Macroscopic permeability progression of Nanan granite under confining pressures and its microscopic evolution after cooling at atmospheric pressure: A comparative study

Permeability is one of the key factors for influencing the mass transfer behavior in rocks and plays a key role in heat extraction of enhanced geothermal systems (EGSs), so the practice of EGSs needs cooling water to be injected to enhance the permeability within geothermal reservoirs. Macroscopic and microscopic experimental investigation on how cool water affects permeability evolution is still limited. To solve this, we experimentally explored the permeability evolution of Nanan granite after air and water cooling under different confining pressures combined with optical microscopy and X-ray micro computed tomography (CT) observation.
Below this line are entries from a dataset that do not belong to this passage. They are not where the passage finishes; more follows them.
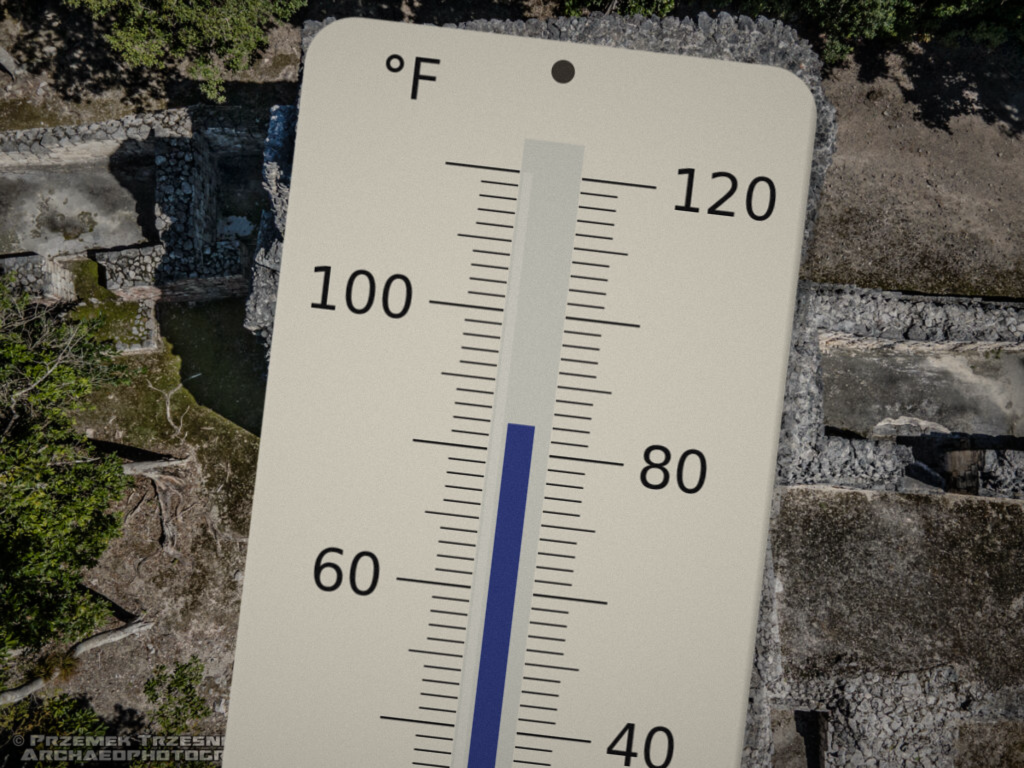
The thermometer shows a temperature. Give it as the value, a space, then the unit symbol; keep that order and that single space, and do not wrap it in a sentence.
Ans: 84 °F
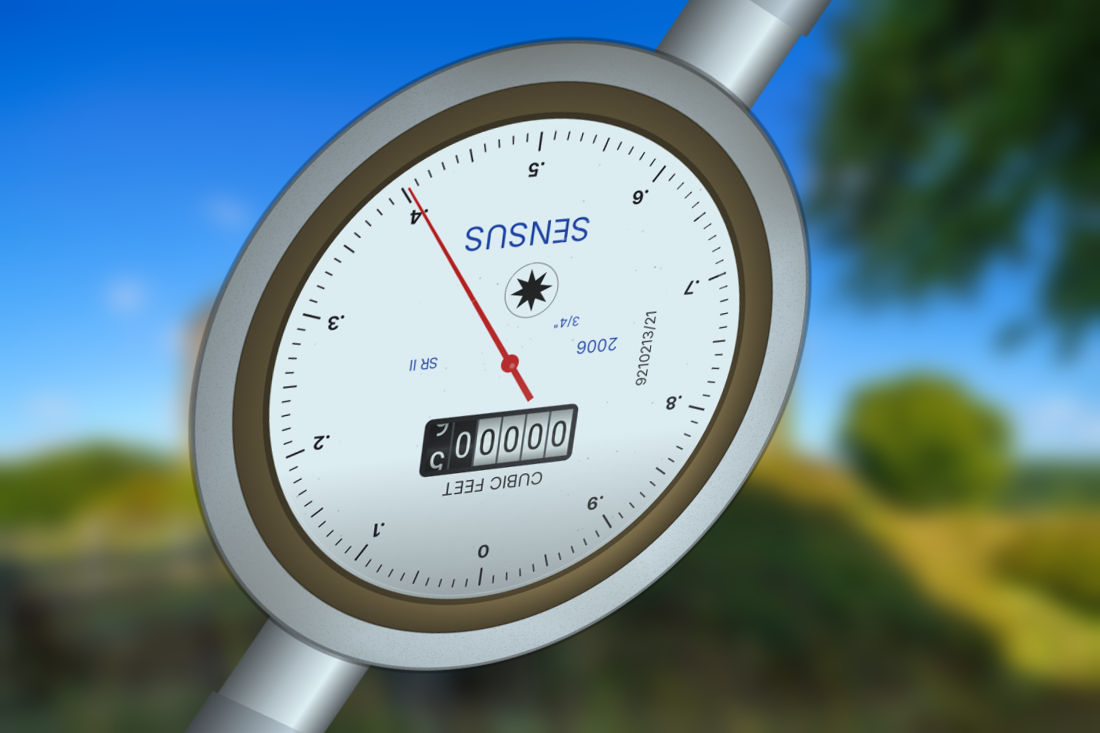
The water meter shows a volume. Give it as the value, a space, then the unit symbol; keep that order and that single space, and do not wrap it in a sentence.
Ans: 5.40 ft³
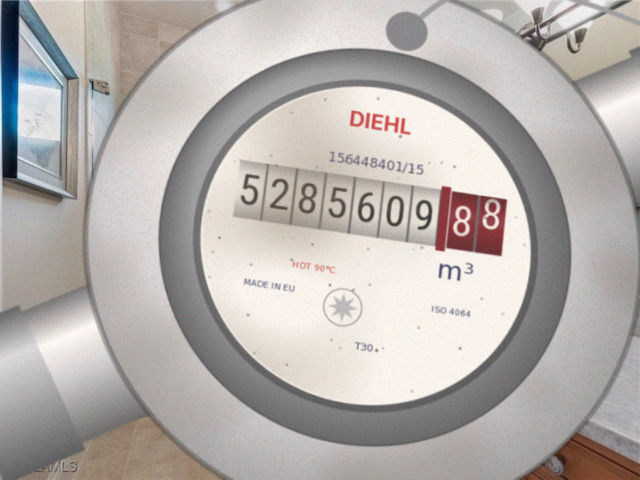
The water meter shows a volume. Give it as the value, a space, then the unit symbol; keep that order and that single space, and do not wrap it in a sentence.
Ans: 5285609.88 m³
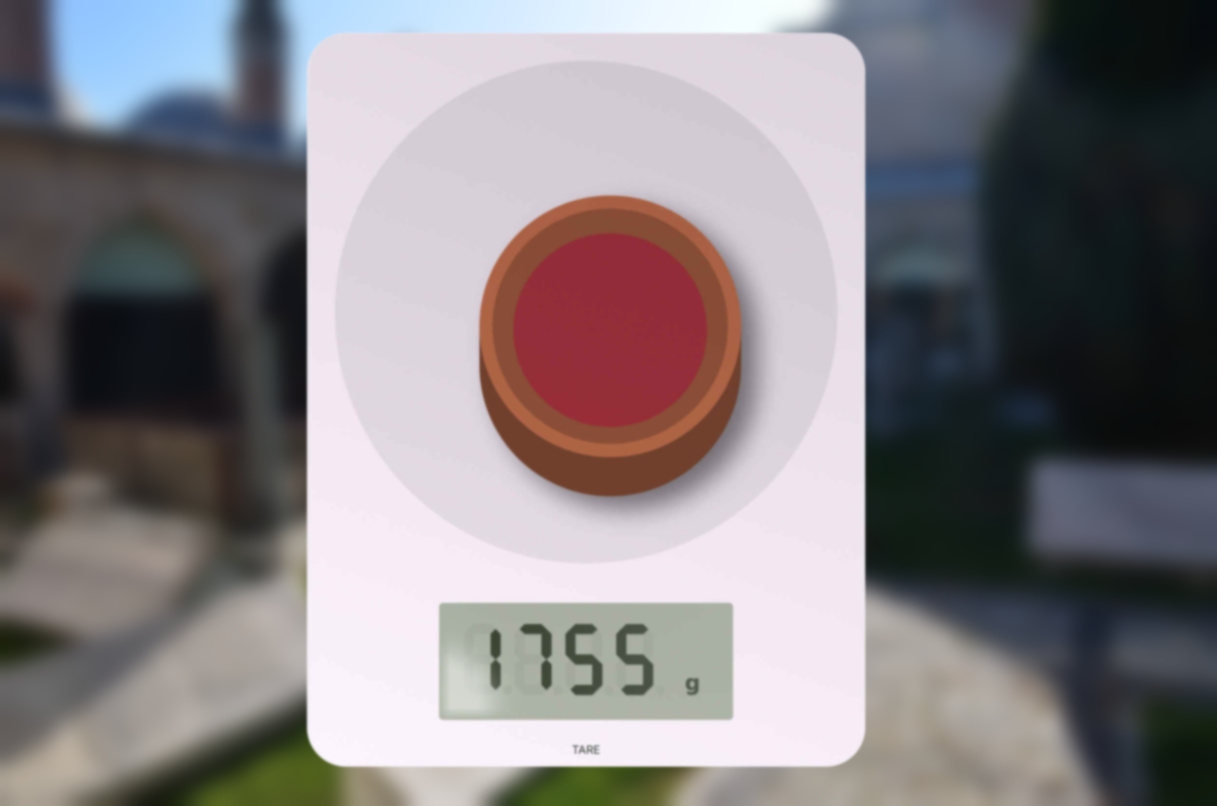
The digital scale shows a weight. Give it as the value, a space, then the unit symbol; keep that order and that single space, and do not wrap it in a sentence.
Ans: 1755 g
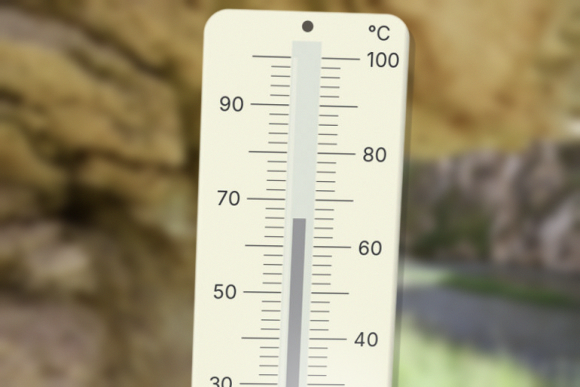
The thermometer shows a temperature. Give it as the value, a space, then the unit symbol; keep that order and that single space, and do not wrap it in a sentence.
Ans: 66 °C
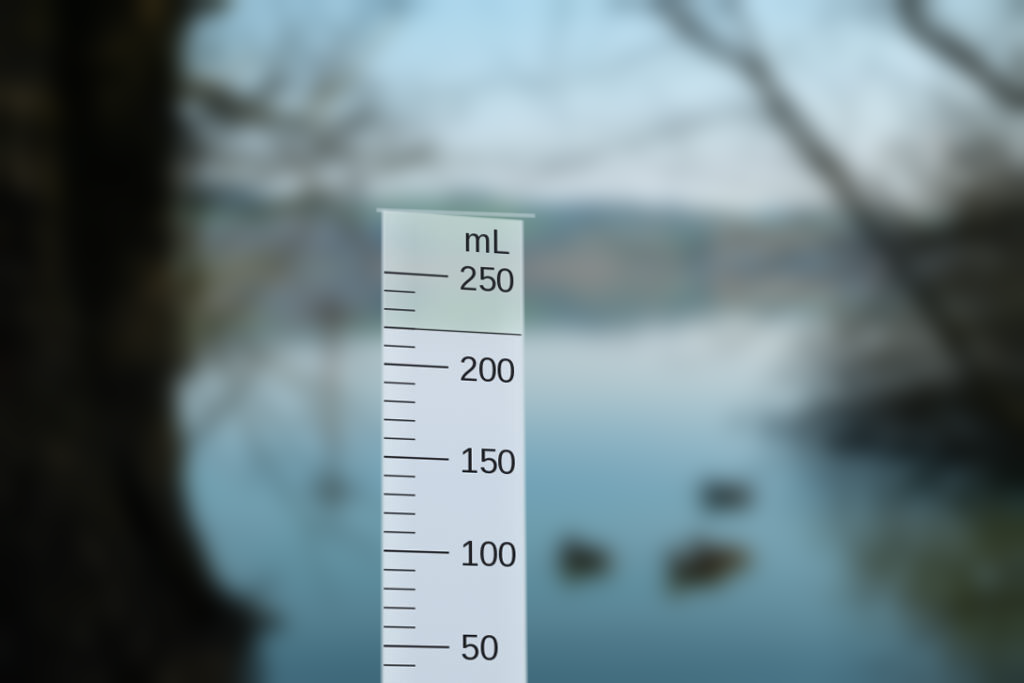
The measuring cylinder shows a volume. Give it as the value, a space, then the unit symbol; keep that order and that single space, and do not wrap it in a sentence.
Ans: 220 mL
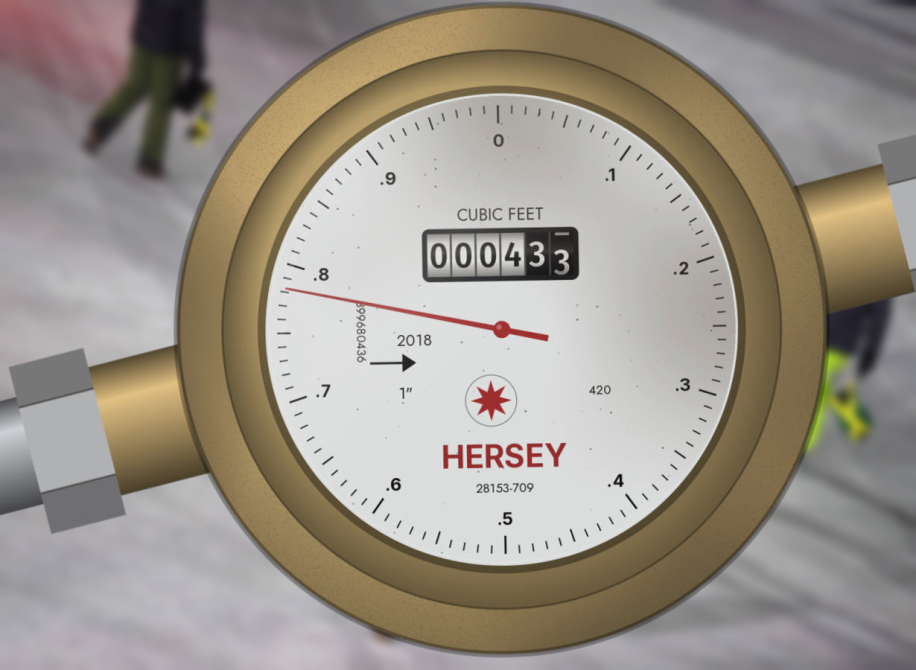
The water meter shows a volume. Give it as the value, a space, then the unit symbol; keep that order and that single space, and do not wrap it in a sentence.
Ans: 432.78 ft³
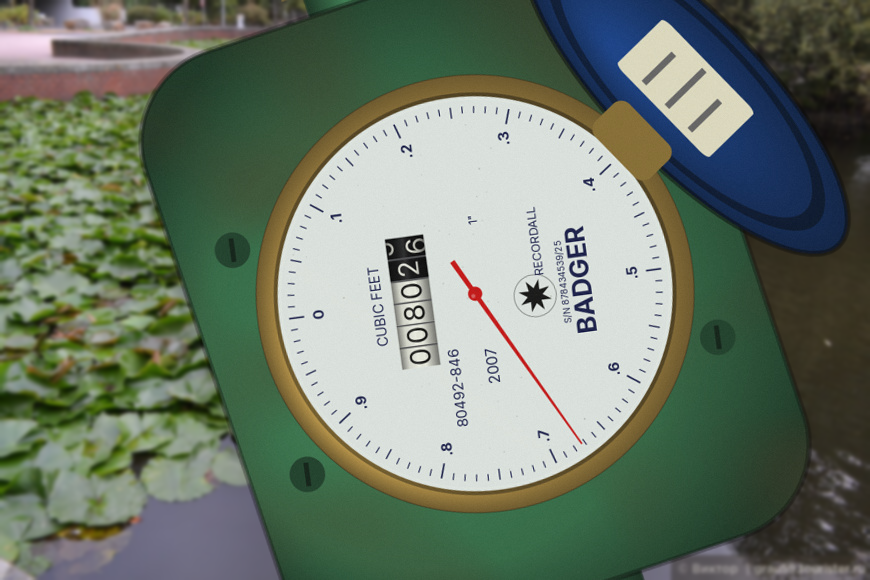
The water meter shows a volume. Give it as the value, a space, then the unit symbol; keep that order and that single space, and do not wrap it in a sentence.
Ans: 8025.67 ft³
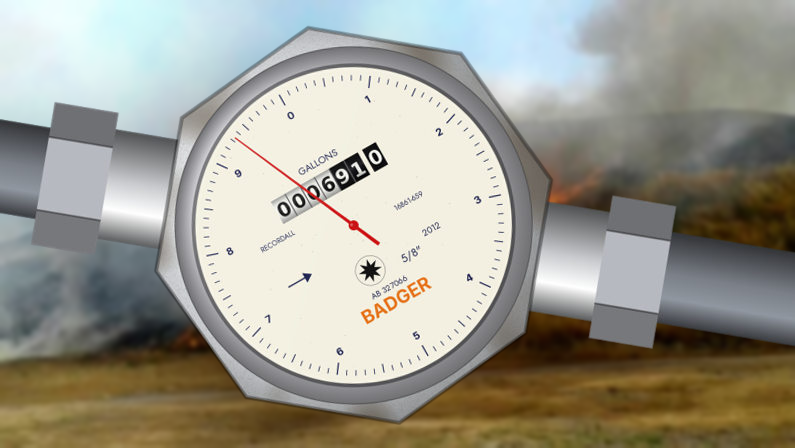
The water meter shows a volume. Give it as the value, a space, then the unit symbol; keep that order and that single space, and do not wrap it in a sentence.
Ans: 6909.3 gal
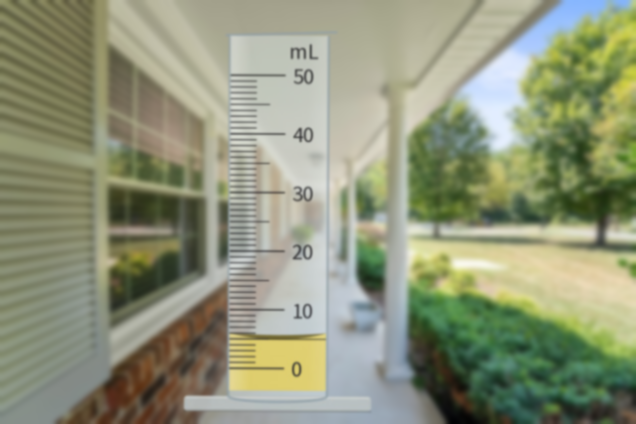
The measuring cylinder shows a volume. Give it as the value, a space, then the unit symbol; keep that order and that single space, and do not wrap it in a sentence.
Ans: 5 mL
Lots of microdefects were observed in Nanan granite after two cooling paths, which dominantly drives the evolution of permeability from a microscopic scale. The permeabilities of granite under water-cooling conditions are always larger than those under air-cooling conditions, because the comparison shows that water-cooling treatment enhances the permeability of specimens. The permeabilities of granite specimens after two cooling paths decrease with the confining stress. More microcracks and better connectivity among microcracks produce a larger permeability within the specimen after water cooling. The observed microcracks are regarded as the seepage channels and direct microscale evidence of the permeability evolution of granite after two cooling paths. Our results provide support that cooled water injection is an efficient way for permeability enhancement due to thermal microcracks propagation in thermal simulation.